Both men were gigantic egomaniacs who passionately believed themselves to have been sent by Providence to fulfill important roles in world history. The more powerful they became, the more convinced they were of the almost divine importance of their respective missions. They were both, obviously, thoroughly evil individuals who had no regard for human life and no compunction in sacrificing the lives of millions to fulfill their own warped, megalomaniacal obsessions.

Mussolini was less ideologically driven than Hitler. What constituted fascism in Italy was never, as a consequence, established with any degree of certainty or conviction. Policies changed with breathtaking rapidity, particularly in relation to foreign affairs. Hitler, however, was much more of a true believer in the ideology of National Socialism. His grand conception of a Nazi racial empire in Europe was markedly different in character from Italian colonialism in Abyssinia, which was largely concerned with the recovery of an imagined imperial greatness.

Despite his background as a fascist, Mussolini was less radical than Hitler. Fascism as it developed under "Il Duce" was generally a reactionary ideology used by conservative forces to counter the growing threat of anarchism and communism, especially in Italy's rural areas. National Socialism, on the other hand, envisaged a complete transformation of society along racial lines. This reflected Hitler's monomaniacal obsession with race, an obsession not shared by Mussolini.

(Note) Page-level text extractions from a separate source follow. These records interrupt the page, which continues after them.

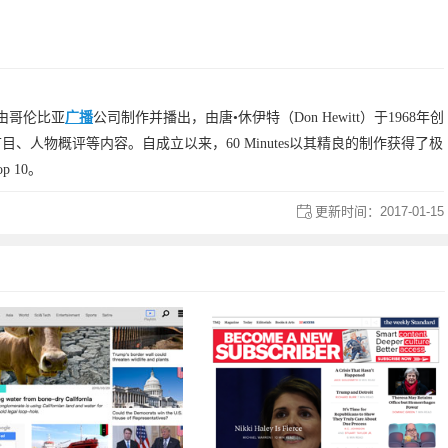
，由哥伦比亚
广播
公司制作并播出，由唐•休伊特（Don Hewitt）于1968年创
人物概评等内容。自成立以来，60 Minutes以其精良的制作获得了极
 10。
更新时间：
2017-01-15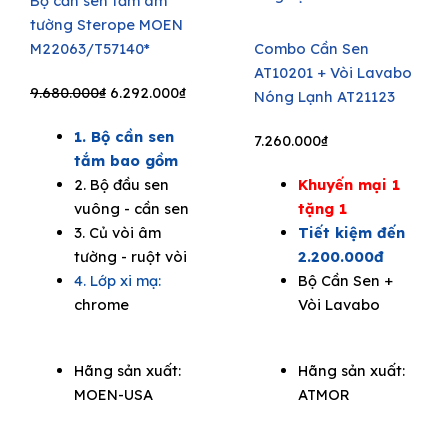
Bộ cần sen tắm âm
tường Sterope MOEN
M22063/T57140*
Combo Cần Sen
AT10201 + Vòi Lavabo
Original
Current
9.680.000
₫
6.292.000
₫
Nóng Lạnh AT21123
price
price
1. Bộ cần sen
was:
is:
7.260.000
₫
tắm bao gồm
9.680.000₫.
6.292.000₫.
2. Bộ đầu sen
Khuyến mại 1
vuông - cần sen
tặng 1
3. Củ vòi âm
Tiết kiệm đến
tường - ruột vòi
2.200.000đ
4. Lớp xi mạ:
Bộ Cần Sen +
chrome
Vòi Lavabo
Hãng sản xuất:
Hãng sản xuất:
MOEN-USA
ATMOR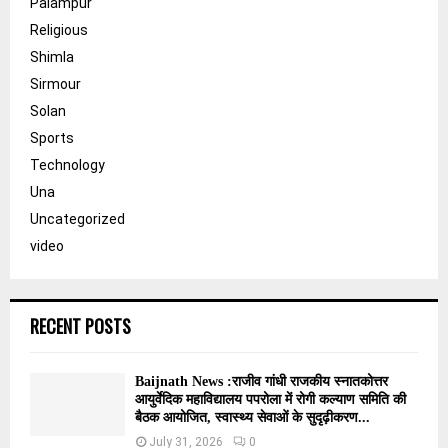
Palampur
Religious
Shimla
Sirmour
Solan
Sports
Technology
Una
Uncategorized
video
RECENT POSTS
Baijnath News :राजीव गांधी राजकीय स्नातकोत्तर
आयुर्वेदिक महाविद्यालय पपरोला में रोगी कल्याण समिति की
बैठक आयोजित, स्वास्थ्य सेवाओं के सुदृढ़ीकरण...
July 31, 2026
0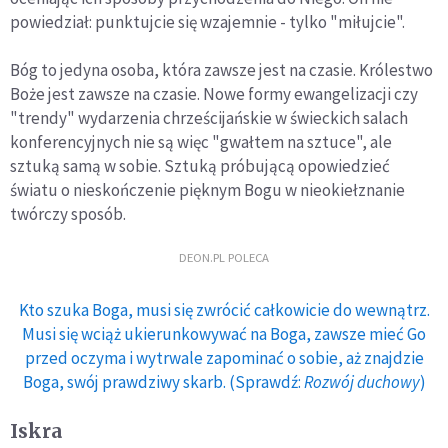
powiedział: punktujcie się wzajemnie - tylko "miłujcie".
Bóg to jedyna osoba, która zawsze jest na czasie. Królestwo
Boże jest zawsze na czasie. Nowe formy ewangelizacji czy
"trendy" wydarzenia chrześcijańskie w świeckich salach
konferencyjnych nie są więc "gwałtem na sztuce", ale
sztuką samą w sobie. Sztuką próbującą opowiedzieć
światu o nieskończenie pięknym Bogu w nieokiełznanie
twórczy sposób.
DEON.PL POLECA
Kto szuka Boga, musi się zwrócić całkowicie do wewnątrz.
Musi się wciąż ukierunkowywać na Boga, zawsze mieć Go
przed oczyma i wytrwale zapominać o sobie, aż znajdzie
Boga, swój prawdziwy skarb. (Sprawdź:
Rozwój duchowy
)
Iskra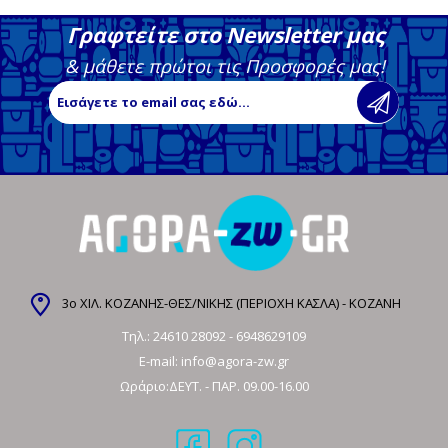
Γραφτείτε στο Newsletter μας
& μάθετε πρώτοι τις Προσφορές μας!
3ο ΧΙΛ. ΚΟΖΑΝΗΣ-ΘΕΣ/ΝΙΚΗΣ (ΠΕΡΙΟΧΗ ΚΑΣΛΑ) - ΚΟΖΑΝΗ
Τηλ.:
24610 28092
-
6948629109
E-mail:
info@agora-zw.gr
Ωράριο:ΔΕΥΤ. - ΠΑΡ. 09.00-16.00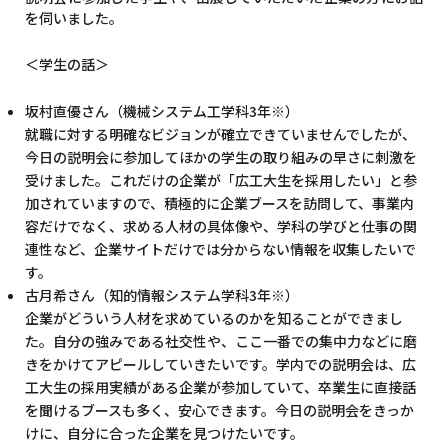
を伺いました。
＜学生の話＞
坂村直優さん（機械システム工学科3年※）
就職に対する明確なビジョンが確立できていませんでしたが、
今日の説明会に参加してほかの学生の取り組みの早さに刺激を
受けました。これだけの企業が「広工大生を採用したい」と参
加されていますので、積極的に企業ブースを訪問して、事業内
容だけでなく、求める人材の具体像や、学科の学びと仕事の関
連性など、企業サイトだけでは分からない情報を収集したいで
す。
古月希さん（知的情報システム学科3年※）
企業がどういう人材を求めているのかを知ることができまし
た。自分の強みである社交性や、ここ一番での集中力などに磨
きをかけてアピールしていきたいです。学内での説明会は、広
工大生の採用実績がある企業が参加していて、卒業生に直接話
を聞けるブースも多く、安心できます。今日の説明会をきっか
けに、自分に合った企業を見つけたいです。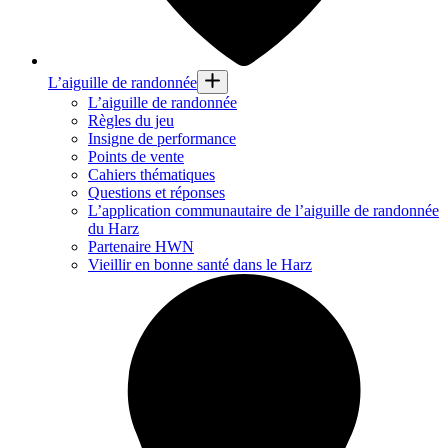
L’aiguille de randonnée
L’aiguille de randonnée
Règles du jeu
Insigne de performance
Points de vente
Cahiers thématiques
Questions et réponses
L’application communautaire de l’aiguille de randonnée
du Harz
Partenaire HWN
Vieillir en bonne santé dans le Harz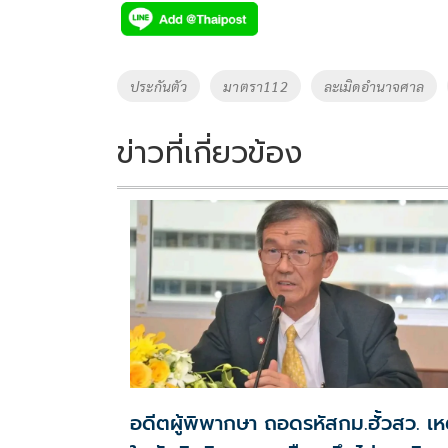
e
tt
p
e
ar
b
er
y
e
o
Li
Tags
ประกันตัว
มาตรา112
ละเมิดอำนาจศาล
o
n
k
k
ข่าวที่เกี่ยวข้อง
อดีตผู้พิพากษา ถอดรหัสกม.ฮั้วสว. เห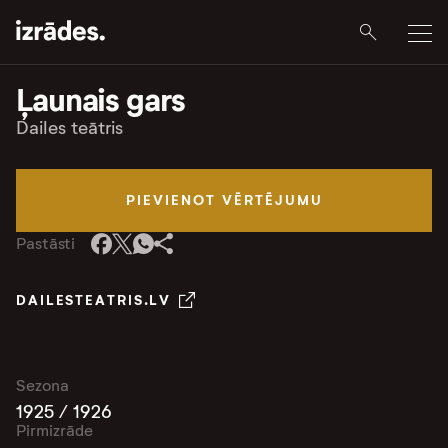
Ļaunais gars
Dailes teātris
PIEVIENOT VĒRTĒJUMU
Pastāsti
DAILESTEATRIS.LV
Sezona
1925 / 1926
Pirmizrāde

Ashley Kannan eNotes educator| Certified Educator

I suppose the consolidation of power and increased control would represent both leaders' guiding principles.  They passionately believed that their visions for their nations represented "the path" and was vitally important for their nations' futures.  They both believed in eliminating opposition, by any means necessary and were fervent in their idea that they should embody their nations' present and future.  The magnitude of self was a principle and idea to which both leaders clung to with the greatest of zeal and passion.  There was little in way of planning for after their absence for each leader believed in the "now" and the idea that they embodied that particular moment.

pohnpei397 eNotes educator| Certified Educator

For Hitler the ultimate goal was to control the entire world.  I do not believe that Mussolini had any such grandiose plans.  However, he was motivated by a desire to restore a Roman Empire of sorts (except he looked more to Africa than to Europe for his empire).

For both men, the guiding principle was fascism.  Fascism believes that a singler person should be the undisputed leader of a society.  This society should be as homogeneous as possible in terms of ethnicity and in political thought (it should be completely dedicated to the leader).